Black People : The Impossible Victory: Vietnam excerpted from a People's History of the United State


Mar 8, 2006
The Impossible Victory: Vietnam
excerpted from a
People's History of the United States
by Howard Zinn

On March 16, 1968, a company of American soldiers went into the hamlet of My Lai 4, in Quang Ngai province. They rounded up the inhabitants, including old people and women with infants in their arms. These people were ordered into a ditch, where they were methodically shot to death by American soldiers. The testimony of James Dursi, a rifleman, at the later trial of Lieutenant William Calley, was reported in the New York Times:
Lieutenant Calley and a weeping rifleman named Paul D. Meadlo the same soldier who had fed candy to the children before shooting them-pushed the prisoners into the ditch...
"There was an order to shoot by Lieutenant Calley, I can't remember the exact words-it was something like 'Start firing.' "Meadlo turned to me and said: 'Shoot, why don't you shoot?'
"He was crying. "I said, 'I can't. I won't.'
"Then Lieutenant Calley and Meadlo pointed their rifles into the ditch and fired.
"People were diving on top of each other; mothers were trying to protect their children...."
Journalist Seymour Hersh, in his book My Lai 4, writes:
"When Army investigators reached the barren area in November, 1969, in connection with the My Lai probe in the United States, they found mass graves at three sites, as well as a ditch full of bodies. It was estimated that between 450 and 500 people-most of them women, children and old men- had been slain and buried there."
The army tried to cover up what happened. But a letter began circulating from a GI named Ron Ridenhour, who had heard about the massacre. There were photos taken of the killing by an army photographer, Ronald Haeberle. Seymour Hersh, then working for an antiwar news agency in Southeast Asia called Dispatch News Service, wrote about it. The story of the massacre had appeared in May 1968 in two French publications, one called Sud Vietnam en Lutte, and another published by the North Vietnamese delegation to the peace talks in Paris-but the American press did not pay any attention.
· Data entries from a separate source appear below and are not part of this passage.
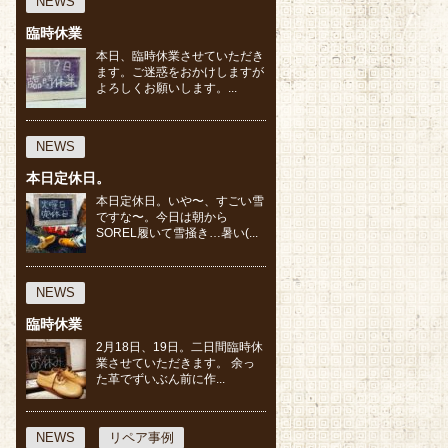
NEWS
臨時休業
本日、臨時休業させていただき
ます。ご迷惑をおかけしますが
よろしくお願いします。...
NEWS
本日定休日。
本日定休日。いや〜、すごい雪
ですな〜。今日は朝から
SOREL履いて雪掻き…暑い(...
NEWS
臨時休業
2月18日、19日。二日間臨時休
業させていただきます。 余っ
た革でずいぶん前に作...
NEWS
リペア事例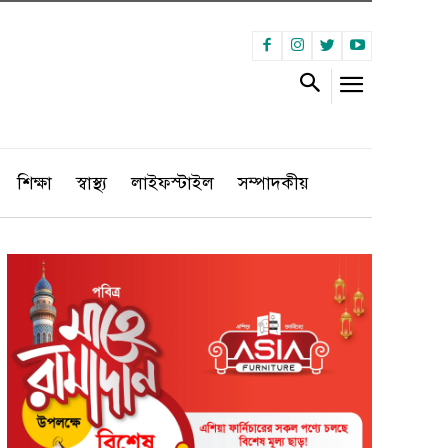
শিক্ষা
স্বাস্থ্য
লাইফস্টাইল
সম্পাদকীয়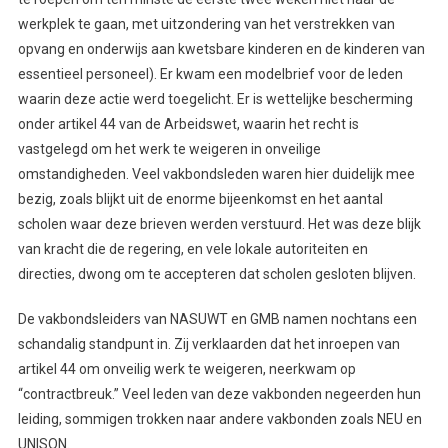
werkplek te gaan, met uitzondering van het verstrekken van
opvang en onderwijs aan kwetsbare kinderen en de kinderen van
essentieel personeel). Er kwam een modelbrief voor de leden
waarin deze actie werd toegelicht. Er is wettelijke bescherming
onder artikel 44 van de Arbeidswet, waarin het recht is
vastgelegd om het werk te weigeren in onveilige
omstandigheden. Veel vakbondsleden waren hier duidelijk mee
bezig, zoals blijkt uit de enorme bijeenkomst en het aantal
scholen waar deze brieven werden verstuurd. Het was deze blijk
van kracht die de regering, en vele lokale autoriteiten en
directies, dwong om te accepteren dat scholen gesloten blijven.
De vakbondsleiders van NASUWT en GMB namen nochtans een
schandalig standpunt in. Zij verklaarden dat het inroepen van
artikel 44 om onveilig werk te weigeren, neerkwam op
“contractbreuk.” Veel leden van deze vakbonden negeerden hun
leiding, sommigen trokken naar andere vakbonden zoals NEU en
UNISON.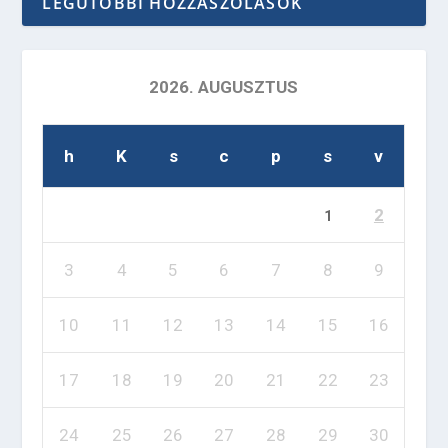
LEGUTÓBBI HOZZÁSZÓLÁSOK
2026. AUGUSZTUS
h
K
s
c
p
s
v
2
1
3
4
5
6
7
8
9
10
11
12
13
14
15
16
17
18
19
20
21
22
23
24
25
26
27
28
29
30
Several of the officers in the My Lai massacre were put on trial, but only Lieutenant William Calley was found guilty. He was sentenced to life imprisonment, but his sentence was reduced twice; he served three years-Nixon ordered that he be under house arrest rather than a regular prison-and then was paroled. Thousands of Americans came to his defense. Part of it was in patriotic justification of his action as necessary against the "Communists." Part of it seems to have been a feeling that he was unjustly singled out in a war with many similar atrocities. Colonel Oran Henderson, who had been charged with covering up the My Lai killings, told reporters in early 1971: "Every unit of brigade size has its My Lai hidden someplace."